- _RECORDS_:
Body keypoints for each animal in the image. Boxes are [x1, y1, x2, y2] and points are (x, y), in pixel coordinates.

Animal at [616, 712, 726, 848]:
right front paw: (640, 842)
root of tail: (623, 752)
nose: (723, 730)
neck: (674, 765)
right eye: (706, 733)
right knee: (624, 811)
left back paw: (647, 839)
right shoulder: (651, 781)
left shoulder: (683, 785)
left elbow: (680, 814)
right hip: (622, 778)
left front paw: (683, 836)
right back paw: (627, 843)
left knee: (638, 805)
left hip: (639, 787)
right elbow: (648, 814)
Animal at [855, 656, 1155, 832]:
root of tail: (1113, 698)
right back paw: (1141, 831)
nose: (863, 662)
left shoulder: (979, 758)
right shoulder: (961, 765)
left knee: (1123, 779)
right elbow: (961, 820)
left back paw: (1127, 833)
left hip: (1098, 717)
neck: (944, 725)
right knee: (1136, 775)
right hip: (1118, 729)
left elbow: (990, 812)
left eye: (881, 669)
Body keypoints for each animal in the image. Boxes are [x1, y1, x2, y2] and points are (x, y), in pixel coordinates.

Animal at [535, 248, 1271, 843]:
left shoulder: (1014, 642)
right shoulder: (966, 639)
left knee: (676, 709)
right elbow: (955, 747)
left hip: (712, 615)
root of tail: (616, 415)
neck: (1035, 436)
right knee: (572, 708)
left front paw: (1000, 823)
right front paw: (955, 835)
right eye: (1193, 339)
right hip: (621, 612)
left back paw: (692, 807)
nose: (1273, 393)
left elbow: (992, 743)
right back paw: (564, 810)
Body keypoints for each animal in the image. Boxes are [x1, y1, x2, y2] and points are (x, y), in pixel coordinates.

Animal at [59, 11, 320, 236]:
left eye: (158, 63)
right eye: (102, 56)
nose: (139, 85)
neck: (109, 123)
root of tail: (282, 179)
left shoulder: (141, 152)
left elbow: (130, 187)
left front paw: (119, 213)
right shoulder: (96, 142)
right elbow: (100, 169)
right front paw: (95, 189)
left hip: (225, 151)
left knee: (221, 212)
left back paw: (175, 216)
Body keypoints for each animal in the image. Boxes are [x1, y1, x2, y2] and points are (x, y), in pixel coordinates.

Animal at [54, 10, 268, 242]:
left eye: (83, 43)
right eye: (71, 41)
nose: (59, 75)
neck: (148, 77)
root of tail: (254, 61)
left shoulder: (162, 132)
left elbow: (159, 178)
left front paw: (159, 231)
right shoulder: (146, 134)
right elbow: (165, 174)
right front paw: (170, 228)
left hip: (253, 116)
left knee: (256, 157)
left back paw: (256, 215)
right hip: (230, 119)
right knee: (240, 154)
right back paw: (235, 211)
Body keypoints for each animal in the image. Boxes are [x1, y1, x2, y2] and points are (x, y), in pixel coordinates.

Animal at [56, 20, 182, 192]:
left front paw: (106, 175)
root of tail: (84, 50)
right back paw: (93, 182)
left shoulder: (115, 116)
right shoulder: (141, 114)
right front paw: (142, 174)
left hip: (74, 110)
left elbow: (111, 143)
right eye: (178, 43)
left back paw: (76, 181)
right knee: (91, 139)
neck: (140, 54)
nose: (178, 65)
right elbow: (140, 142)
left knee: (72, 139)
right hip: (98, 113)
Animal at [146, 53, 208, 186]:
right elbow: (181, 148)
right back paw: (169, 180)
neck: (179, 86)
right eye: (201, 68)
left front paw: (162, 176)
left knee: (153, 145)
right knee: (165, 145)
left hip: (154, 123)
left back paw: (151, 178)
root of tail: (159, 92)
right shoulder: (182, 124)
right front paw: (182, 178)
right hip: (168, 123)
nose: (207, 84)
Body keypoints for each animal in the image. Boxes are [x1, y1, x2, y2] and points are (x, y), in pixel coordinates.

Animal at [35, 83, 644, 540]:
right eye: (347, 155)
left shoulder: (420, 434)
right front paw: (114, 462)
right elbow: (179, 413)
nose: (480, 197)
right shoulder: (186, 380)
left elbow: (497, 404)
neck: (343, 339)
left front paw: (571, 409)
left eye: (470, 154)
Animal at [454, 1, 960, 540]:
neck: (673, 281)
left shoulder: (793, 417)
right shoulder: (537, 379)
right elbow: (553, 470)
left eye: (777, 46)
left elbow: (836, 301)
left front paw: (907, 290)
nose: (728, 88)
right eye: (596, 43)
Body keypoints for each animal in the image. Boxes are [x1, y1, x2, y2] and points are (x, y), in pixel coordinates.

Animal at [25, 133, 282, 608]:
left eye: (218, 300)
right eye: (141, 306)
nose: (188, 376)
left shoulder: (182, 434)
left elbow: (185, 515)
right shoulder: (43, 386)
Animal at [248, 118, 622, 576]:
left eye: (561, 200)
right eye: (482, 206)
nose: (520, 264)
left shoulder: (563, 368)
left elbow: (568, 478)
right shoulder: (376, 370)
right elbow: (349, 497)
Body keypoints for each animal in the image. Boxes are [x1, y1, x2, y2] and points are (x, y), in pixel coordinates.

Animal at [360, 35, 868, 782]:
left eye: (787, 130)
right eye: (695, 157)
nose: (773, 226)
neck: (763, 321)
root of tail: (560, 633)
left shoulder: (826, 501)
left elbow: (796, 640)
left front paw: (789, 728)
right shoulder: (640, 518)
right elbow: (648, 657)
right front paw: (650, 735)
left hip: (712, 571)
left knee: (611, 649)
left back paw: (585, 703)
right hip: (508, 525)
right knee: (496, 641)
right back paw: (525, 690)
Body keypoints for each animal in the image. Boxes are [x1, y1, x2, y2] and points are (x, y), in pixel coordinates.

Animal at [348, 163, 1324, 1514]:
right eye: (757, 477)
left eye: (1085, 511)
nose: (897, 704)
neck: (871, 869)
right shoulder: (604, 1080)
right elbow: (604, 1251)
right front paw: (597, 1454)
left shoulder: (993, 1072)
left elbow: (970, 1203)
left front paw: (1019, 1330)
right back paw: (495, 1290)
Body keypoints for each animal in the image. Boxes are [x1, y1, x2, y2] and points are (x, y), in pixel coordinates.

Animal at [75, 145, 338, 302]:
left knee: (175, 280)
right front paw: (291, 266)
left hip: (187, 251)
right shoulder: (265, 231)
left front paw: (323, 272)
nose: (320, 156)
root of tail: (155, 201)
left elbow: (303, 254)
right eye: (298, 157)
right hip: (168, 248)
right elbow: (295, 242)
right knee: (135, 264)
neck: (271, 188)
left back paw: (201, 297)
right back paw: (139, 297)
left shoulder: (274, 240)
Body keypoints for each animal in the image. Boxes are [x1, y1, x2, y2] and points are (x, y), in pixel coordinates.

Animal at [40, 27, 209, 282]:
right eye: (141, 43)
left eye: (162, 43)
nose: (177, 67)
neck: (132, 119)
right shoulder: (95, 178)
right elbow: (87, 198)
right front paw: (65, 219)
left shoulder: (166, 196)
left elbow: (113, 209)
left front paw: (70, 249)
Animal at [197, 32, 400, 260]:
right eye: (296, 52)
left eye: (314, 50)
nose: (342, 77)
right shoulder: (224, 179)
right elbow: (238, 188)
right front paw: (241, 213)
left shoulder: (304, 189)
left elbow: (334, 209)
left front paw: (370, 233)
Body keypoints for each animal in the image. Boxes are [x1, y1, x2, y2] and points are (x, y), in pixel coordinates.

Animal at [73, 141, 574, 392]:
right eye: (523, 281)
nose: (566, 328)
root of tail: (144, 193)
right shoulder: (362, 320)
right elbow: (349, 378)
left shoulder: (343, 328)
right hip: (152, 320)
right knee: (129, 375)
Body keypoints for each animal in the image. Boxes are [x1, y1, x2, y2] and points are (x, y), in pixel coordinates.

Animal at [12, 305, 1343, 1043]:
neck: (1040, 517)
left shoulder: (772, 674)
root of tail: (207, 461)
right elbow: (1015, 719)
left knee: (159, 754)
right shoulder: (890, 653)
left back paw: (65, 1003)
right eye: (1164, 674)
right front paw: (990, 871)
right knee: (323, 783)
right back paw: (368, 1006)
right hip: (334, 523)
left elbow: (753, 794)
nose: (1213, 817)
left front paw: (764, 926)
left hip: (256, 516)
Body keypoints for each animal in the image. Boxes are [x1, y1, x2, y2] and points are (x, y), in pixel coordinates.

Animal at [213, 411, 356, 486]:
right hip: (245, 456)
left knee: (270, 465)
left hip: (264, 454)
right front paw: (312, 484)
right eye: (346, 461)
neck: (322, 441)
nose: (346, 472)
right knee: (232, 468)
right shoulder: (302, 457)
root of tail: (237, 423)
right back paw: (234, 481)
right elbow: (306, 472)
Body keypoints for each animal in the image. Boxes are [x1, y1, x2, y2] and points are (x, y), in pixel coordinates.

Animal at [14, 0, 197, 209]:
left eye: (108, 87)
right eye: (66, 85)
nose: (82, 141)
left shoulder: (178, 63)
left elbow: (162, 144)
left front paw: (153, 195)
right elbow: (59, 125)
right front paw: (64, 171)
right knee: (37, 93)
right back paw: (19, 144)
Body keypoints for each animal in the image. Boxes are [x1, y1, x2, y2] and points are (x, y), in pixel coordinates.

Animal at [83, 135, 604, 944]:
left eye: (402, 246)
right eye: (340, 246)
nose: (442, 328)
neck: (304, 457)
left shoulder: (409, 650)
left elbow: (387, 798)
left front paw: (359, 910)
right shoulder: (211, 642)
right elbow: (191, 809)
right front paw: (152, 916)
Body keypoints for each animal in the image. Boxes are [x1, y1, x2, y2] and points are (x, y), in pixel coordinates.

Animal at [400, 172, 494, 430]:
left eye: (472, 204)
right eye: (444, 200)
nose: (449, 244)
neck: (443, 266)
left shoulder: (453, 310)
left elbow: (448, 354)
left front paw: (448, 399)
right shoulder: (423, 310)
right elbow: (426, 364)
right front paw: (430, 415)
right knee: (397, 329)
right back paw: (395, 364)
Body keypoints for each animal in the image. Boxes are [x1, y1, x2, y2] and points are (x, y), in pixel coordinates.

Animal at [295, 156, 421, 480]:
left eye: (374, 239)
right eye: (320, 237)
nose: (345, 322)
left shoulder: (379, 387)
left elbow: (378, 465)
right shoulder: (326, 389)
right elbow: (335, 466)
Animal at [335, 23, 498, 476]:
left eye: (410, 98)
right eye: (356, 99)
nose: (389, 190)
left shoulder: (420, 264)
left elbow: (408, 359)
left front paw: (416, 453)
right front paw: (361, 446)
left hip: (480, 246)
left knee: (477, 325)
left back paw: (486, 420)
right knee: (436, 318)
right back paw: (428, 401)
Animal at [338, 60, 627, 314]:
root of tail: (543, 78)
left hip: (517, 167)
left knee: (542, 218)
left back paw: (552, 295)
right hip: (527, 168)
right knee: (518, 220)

- _REQUIRED WORK_: From the line containing "left elbow: (378, 465)" through the end of the material, print each line exactly as it appears.

- _EXERCISE OUTPUT_:
left elbow: (378, 465)
right shoulder: (326, 389)
right elbow: (335, 466)
Animal at [335, 23, 498, 476]:
left eye: (410, 98)
right eye: (356, 99)
nose: (389, 190)
left shoulder: (420, 264)
left elbow: (408, 359)
left front paw: (416, 453)
right front paw: (361, 446)
left hip: (480, 246)
left knee: (477, 325)
left back paw: (486, 420)
right knee: (436, 318)
right back paw: (428, 401)
Animal at [338, 60, 627, 314]:
root of tail: (543, 78)
left hip: (517, 167)
left knee: (542, 218)
left back paw: (552, 295)
right hip: (527, 168)
right knee: (518, 220)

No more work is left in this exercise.